● SELECTED EXCERPT:

The revision of this policy timed to Trump’s second election demonstrates that the company is focused on allowing more hateful speech against specific groups, with a noticeable and particular focus on enabling more speech challenging LGBTQ+ rights. For example, the revised policy removed previous prohibitions on comparing people to inanimate objects, feces, and filth based on their protected characteristics, such as sexual identity.
In response, LGBTQ+ rights organization AllOut gathered social justice groups and civil society organizations, including EFF, to demand that Meta immediately reverse the policy changes. By normalizing such speech, Meta risks increasing hate and discrimination against LGBTQ+ people on Facebook, Instagram and Threads.
The campaign is supported by the following partners: All Out, Global Project Against Hate and Extremism (GPAHE), Electronic Frontier Foundation (EFF), EDRi - European Digital Rights, Bits of Freedom, SUPERRR Lab, Danes je nov dan, Corporación Caribe Afirmativo, Fundación Polari, Asociación Red Nacional de Consejeros, Consejeras y Consejeres de Paz LGBTIQ+, La Junta Marica, Asociación por las Infancias Transgénero, Coletivo LGBTQIAPN+ Somar, Coletivo Viveração, and ADT - Associação da Diversidade Tabuleirense, Casa Marielle Franco Brasil, Articulação Brasileira de Gays - ARTGAY, Centro de Defesa dos Direitos da Criança e do Adolescente Padre, Marcos Passerini-CDMP, Agência Ambiental Pick-upau, Núcleo Ypykuéra, Kurytiba Metropole, ITTC - Instituto Terra, Trabalho e Cidadania.
Sign the AllOut petition (external link) and tell Meta: Stop hate speech against LGBT+ people!
If Meta truly values freedom of expression, we urge it to redirect its focus to empowering some of its most marginalized speakers, rather than empowering only their detractors and oppressive voices.

● DATASET EXCERPT:
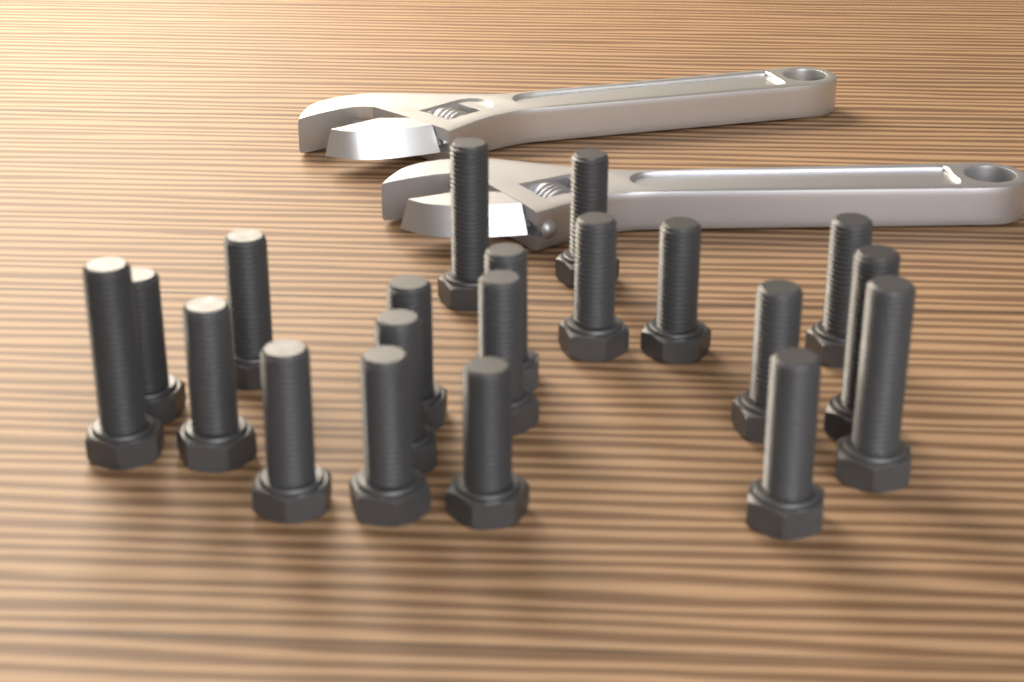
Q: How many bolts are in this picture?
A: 20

● PROBLEMS:
1. In the passage about Meta's policy revision, which prohibitions did the revised policy remove?
2. Summarize the passage about Meta's policy revision in two sentences.
3. Reproduce word for word the part of the passage about Meta's policy revision from "Sign the AllOut" up to and including "and oppressive voices.".
Work only from the passage about Meta's policy revision.

● ANSWERS GIVEN:
1. It removed previous prohibitions on comparing people to inanimate objects, feces, and filth based on their protected characteristics, such as sexual identity.

2. Meta revised its policy at the time of Trump's second election to allow more hateful speech against specific groups, particularly speech challenging LGBTQ+ rights, including by dropping bans on comparing people to objects, feces, and filth based on protected characteristics. In response, AllOut gathered groups including EFF in a campaign demanding that Meta immediately reverse the changes, warning that normalizing such speech risks more hate and discrimination against LGBTQ+ people on Facebook, Instagram, and Threads.

3.
Sign the AllOut petition (external link) and tell Meta: Stop hate speech against LGBT+ people!
If Meta truly values freedom of expression, we urge it to redirect its focus to empowering some of its most marginalized speakers, rather than empowering only their detractors and oppressive voices.